## [HOW TO COMPLETE THIS TASK]
Counting only lines that contain the string "allocations", how many are there in the data? Say the number alone.

## [RECORDS SUPPLIED]

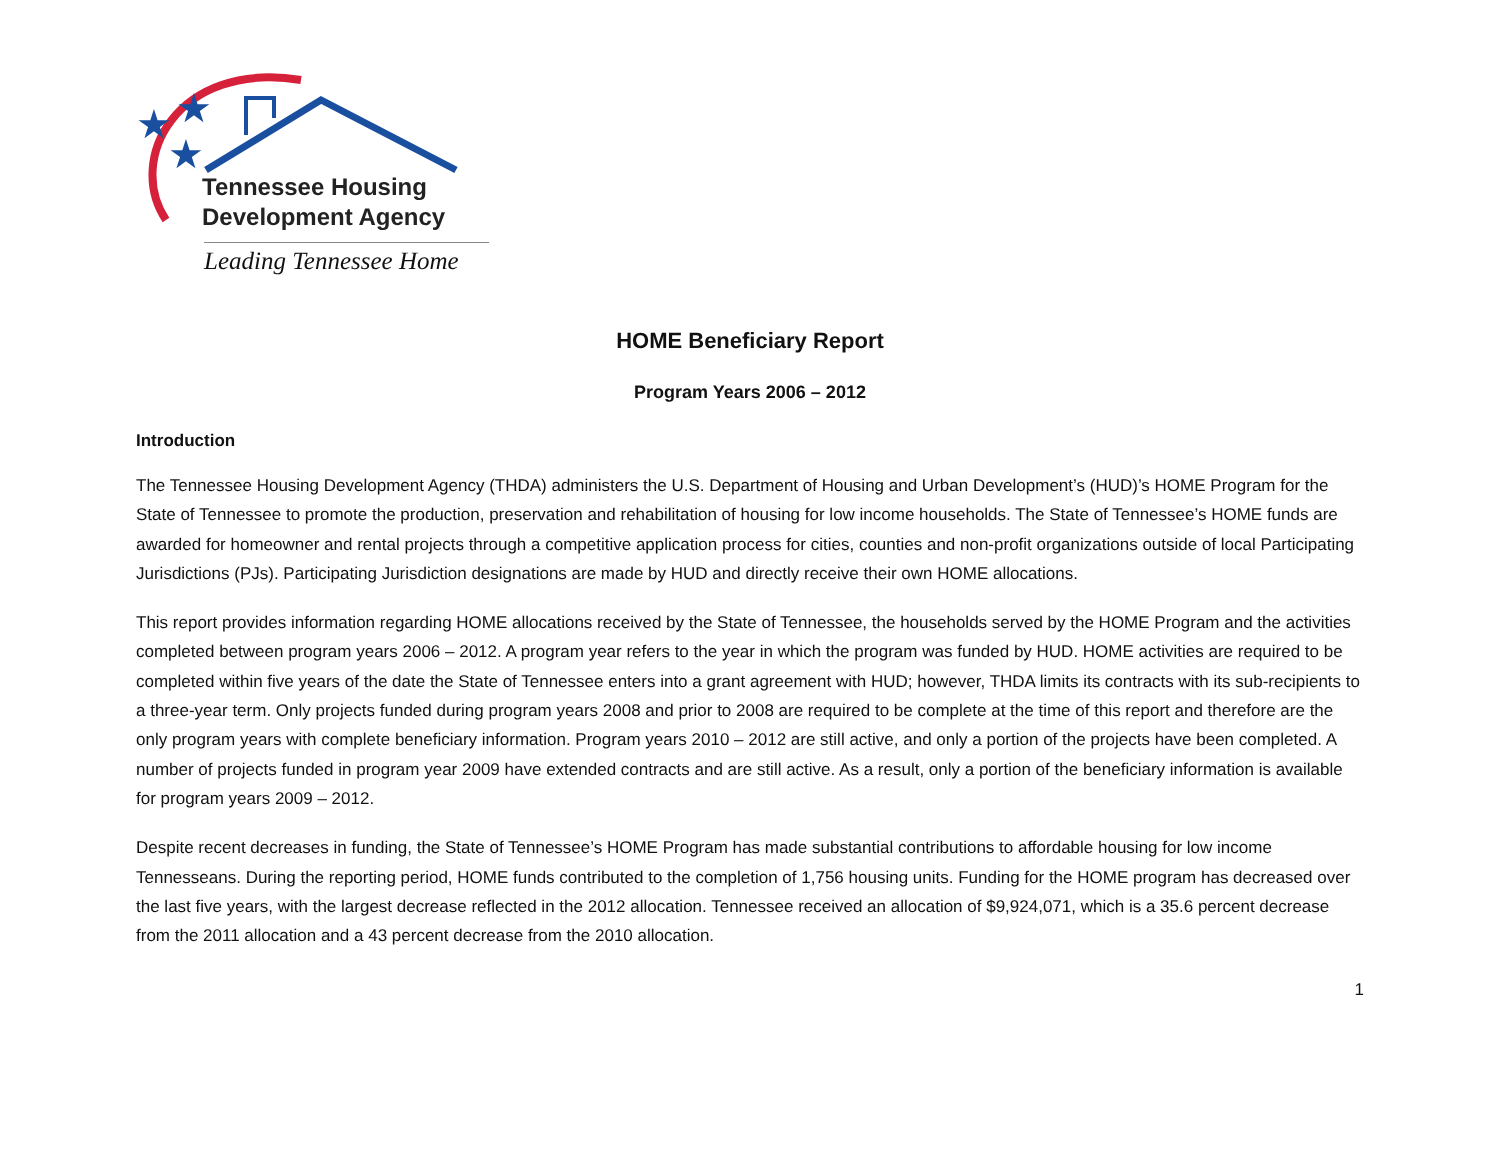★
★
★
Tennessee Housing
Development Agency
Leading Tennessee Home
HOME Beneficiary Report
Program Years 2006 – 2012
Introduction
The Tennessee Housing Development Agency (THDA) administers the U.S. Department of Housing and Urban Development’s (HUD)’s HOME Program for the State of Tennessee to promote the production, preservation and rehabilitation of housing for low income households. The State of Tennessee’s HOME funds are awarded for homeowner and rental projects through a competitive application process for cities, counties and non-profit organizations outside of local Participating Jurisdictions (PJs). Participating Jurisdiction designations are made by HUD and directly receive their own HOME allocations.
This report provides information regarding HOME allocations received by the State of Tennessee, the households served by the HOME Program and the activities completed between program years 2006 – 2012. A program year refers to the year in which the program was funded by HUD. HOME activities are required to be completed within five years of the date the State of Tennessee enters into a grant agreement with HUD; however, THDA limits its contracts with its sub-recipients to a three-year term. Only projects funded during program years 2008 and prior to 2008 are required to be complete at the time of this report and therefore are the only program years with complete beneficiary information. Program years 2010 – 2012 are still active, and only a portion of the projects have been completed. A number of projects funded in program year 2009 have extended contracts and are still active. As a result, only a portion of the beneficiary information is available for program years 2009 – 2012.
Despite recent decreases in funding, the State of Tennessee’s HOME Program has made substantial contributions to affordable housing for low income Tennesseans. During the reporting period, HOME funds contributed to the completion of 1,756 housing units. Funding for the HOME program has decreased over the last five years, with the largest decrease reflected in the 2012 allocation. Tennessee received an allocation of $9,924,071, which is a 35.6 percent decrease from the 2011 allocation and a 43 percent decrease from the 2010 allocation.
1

## [RESPONSE AREA]
2